The biggest challenge in defensive investing is picking the right commodity wisely. Money managers like Select Global will work with you and ensure that many things are handled. The benefits to having these advisors are that they have a lot of experience in the marketplace and they usually have a flexible approach to the asset allocation while managing risk.

Below are some tips which you can use to improve your strategy and cut down on the risk.

"Buy + Sell Slow "" With defensive investing you should always be looking to slowly test the waters and ensure that what you"re doing is right before diving in. You should never buy or sell a specific position you have all at once. So if a stock looks really weak you should slowly buy into it rather than use all of your money and pile it in.

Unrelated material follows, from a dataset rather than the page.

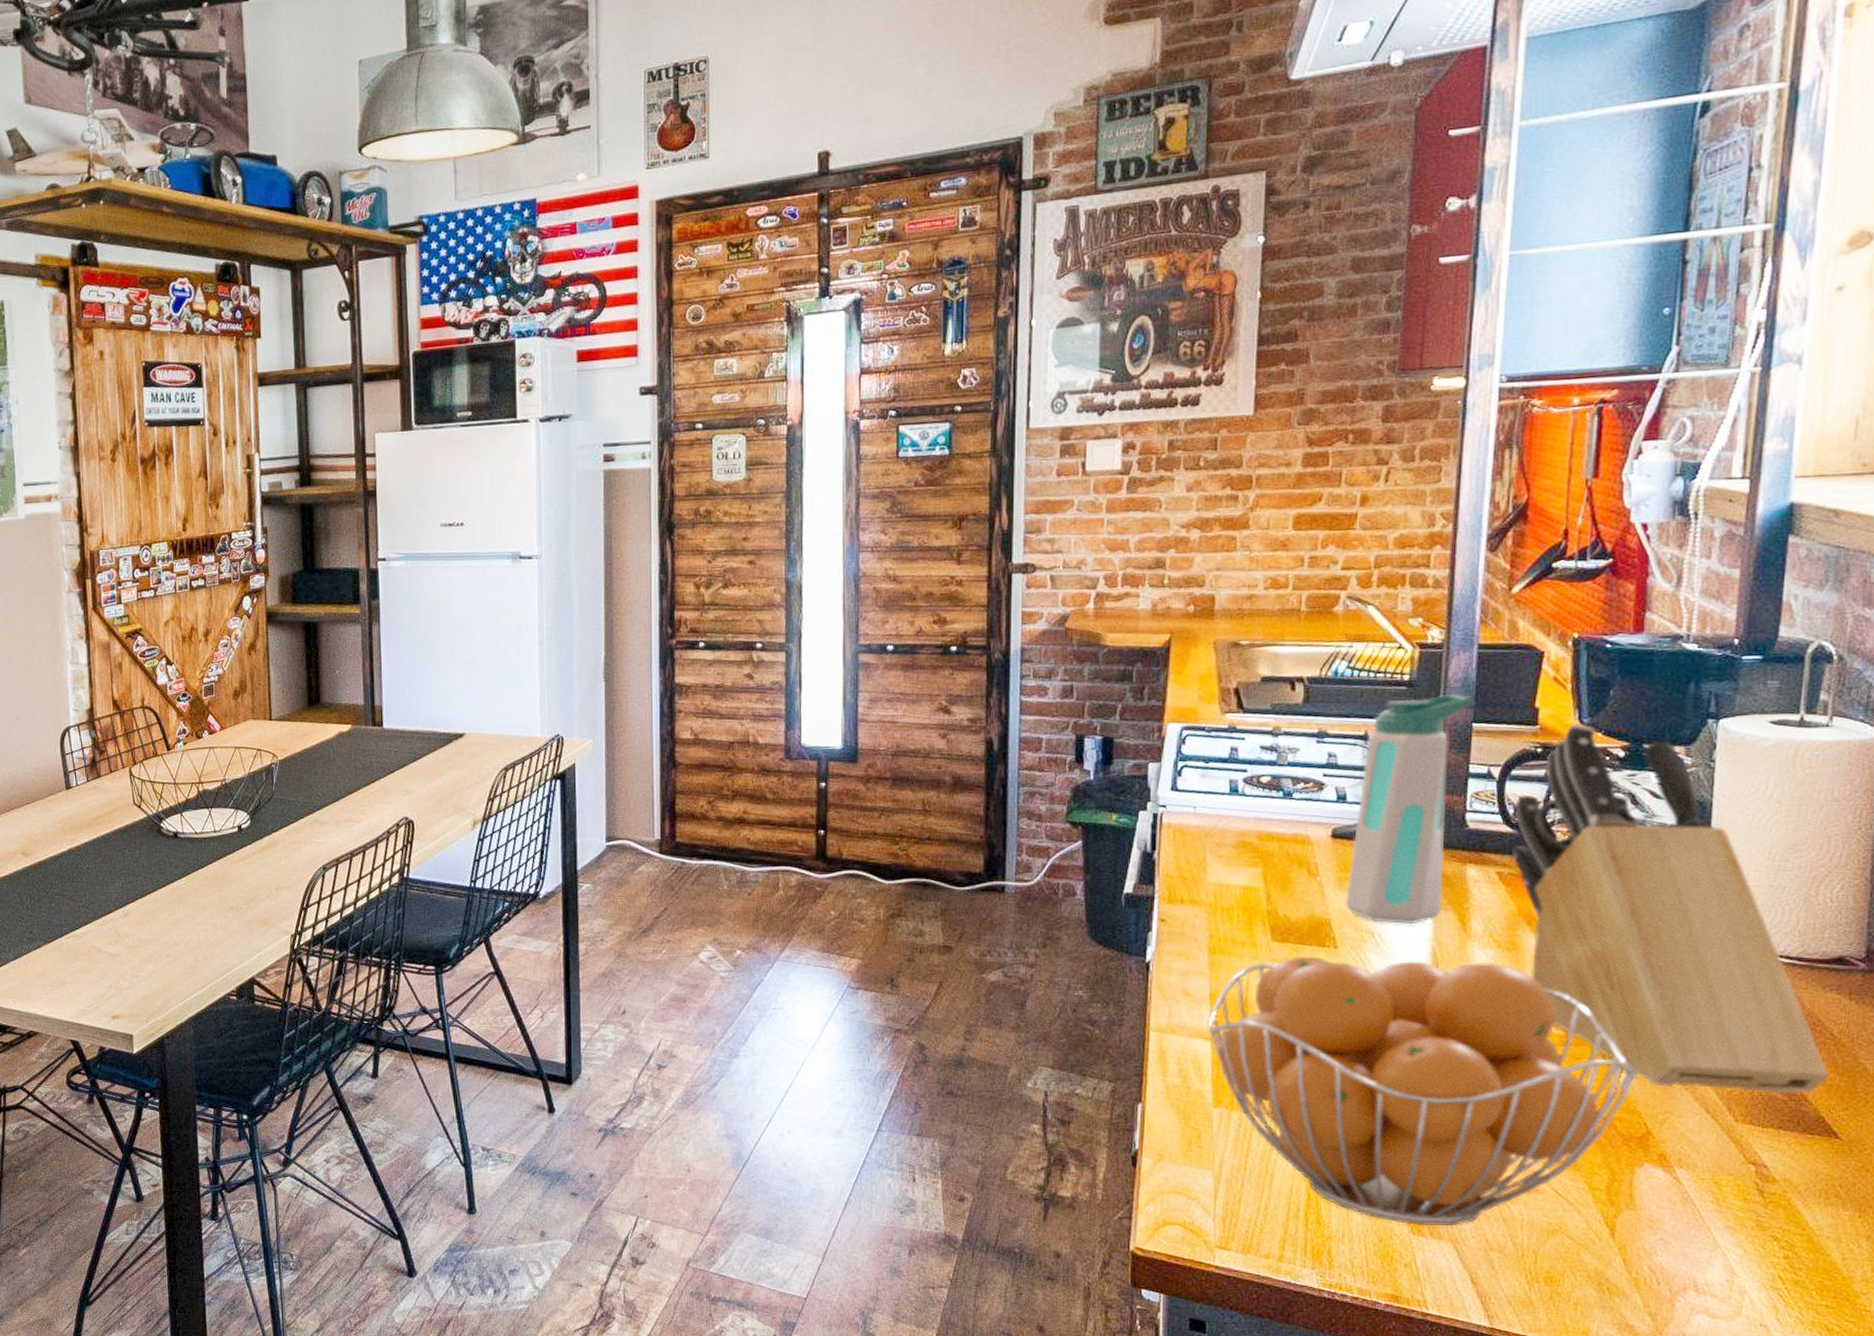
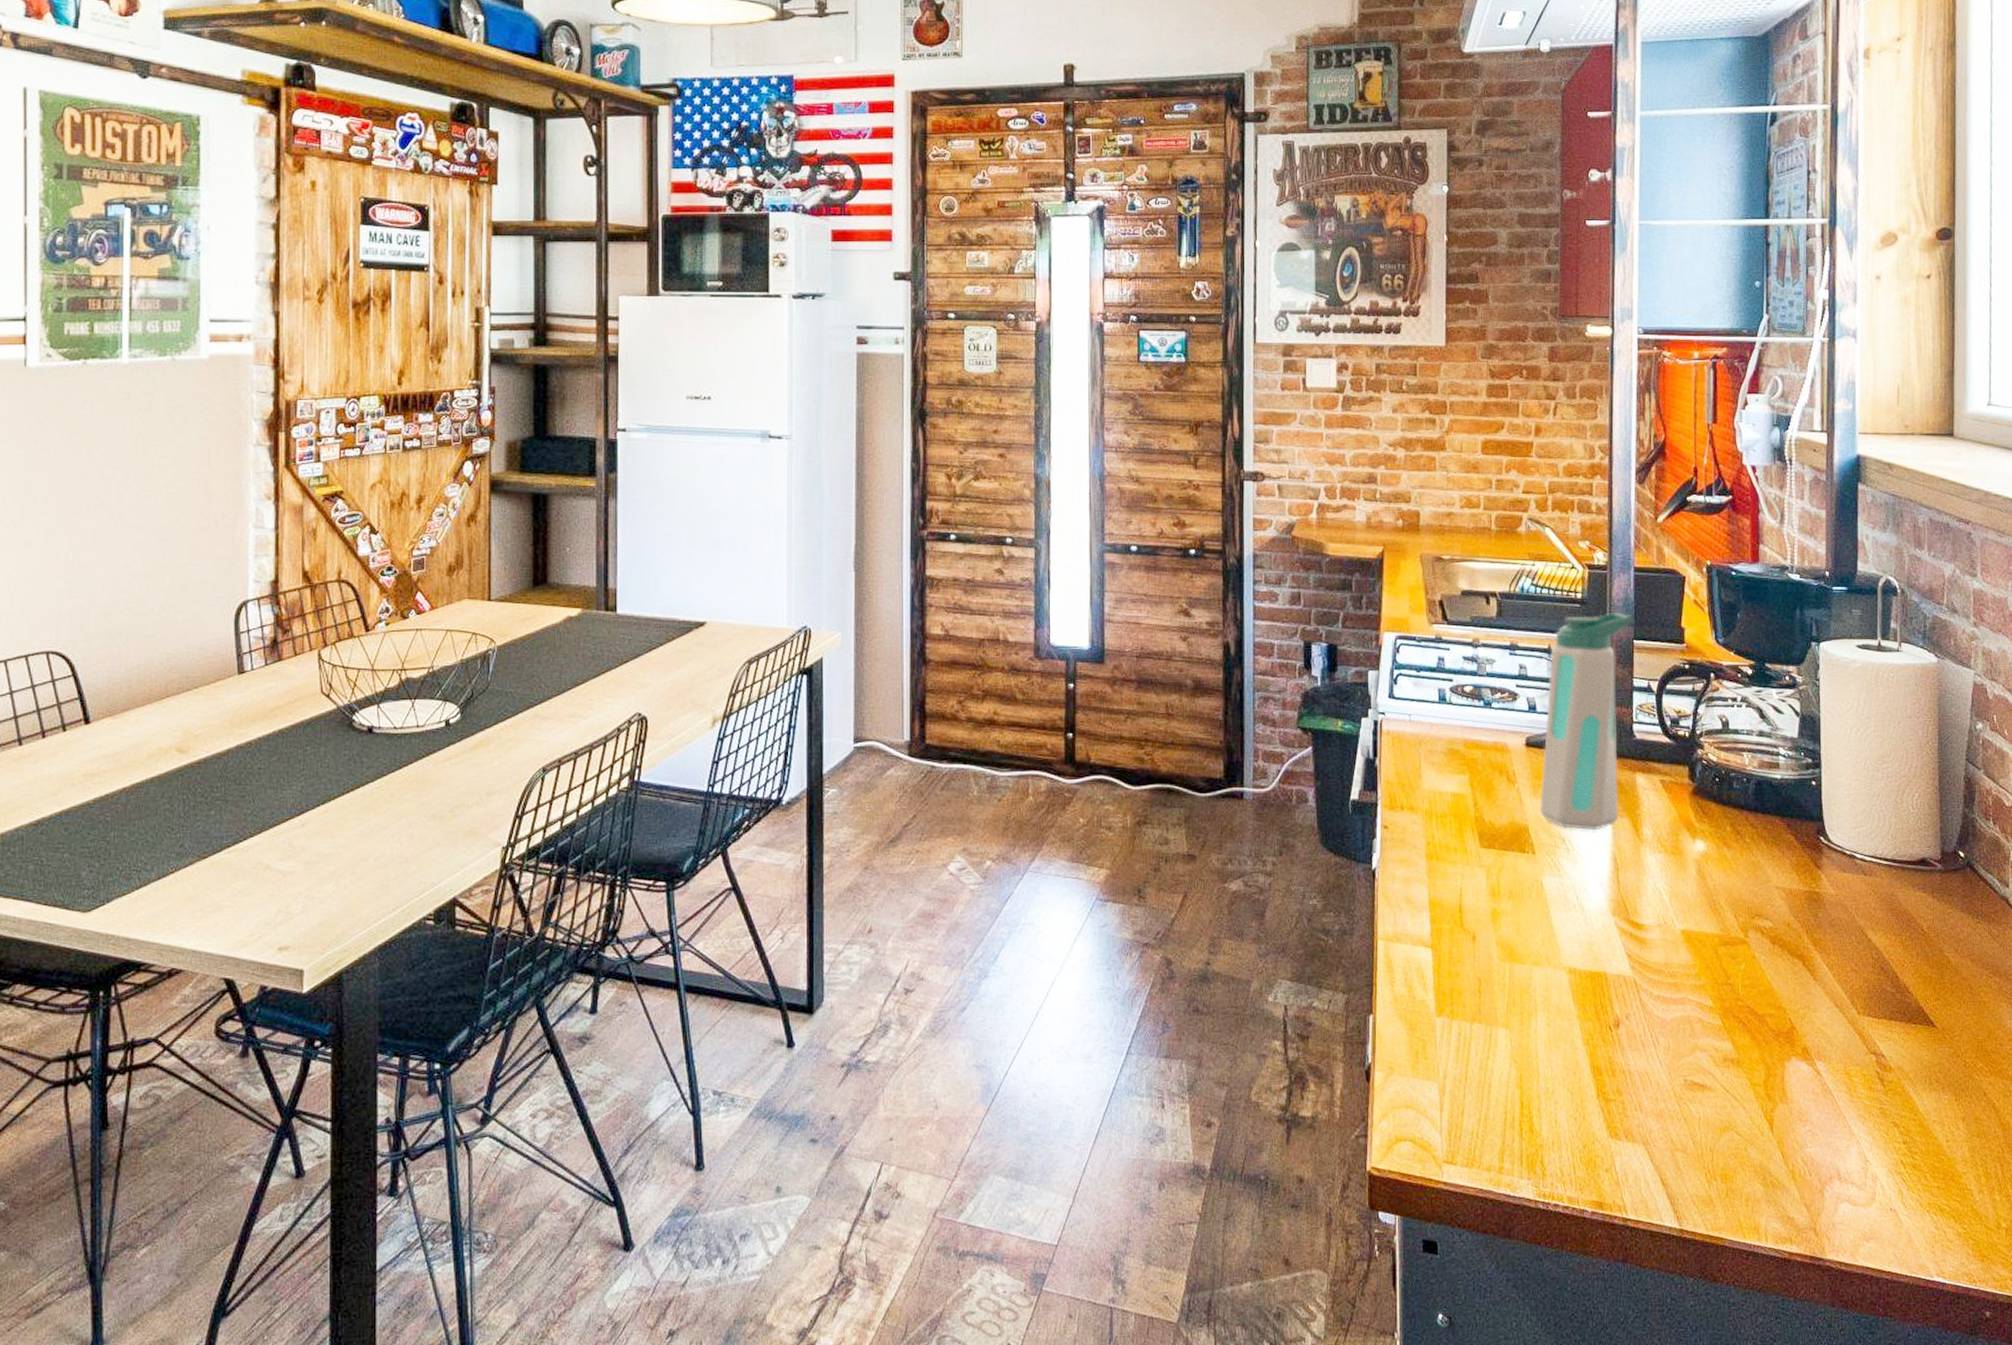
fruit basket: present [1207,956,1637,1226] -> none [1428,862,1781,1129]
knife block: present [1511,724,1830,1093] -> none [1670,643,1924,986]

"Always Diversify "" Many experts advise you not to have over 20% of your portfolio in a single sector. This also means avoiding similar stocks which could both be affected. Many investors have lost a lot of money in the past by piling all of their money into hot markets that fizzled out quickly!

Overall defensive investing can be challenging due to the fact it takes a lot of patience and a wrong choice could set you back quite a while. If you"re new then it would be advisable to take expert advice from companies such as Select Global so you can make much more informed decisions and have a lot of it managed.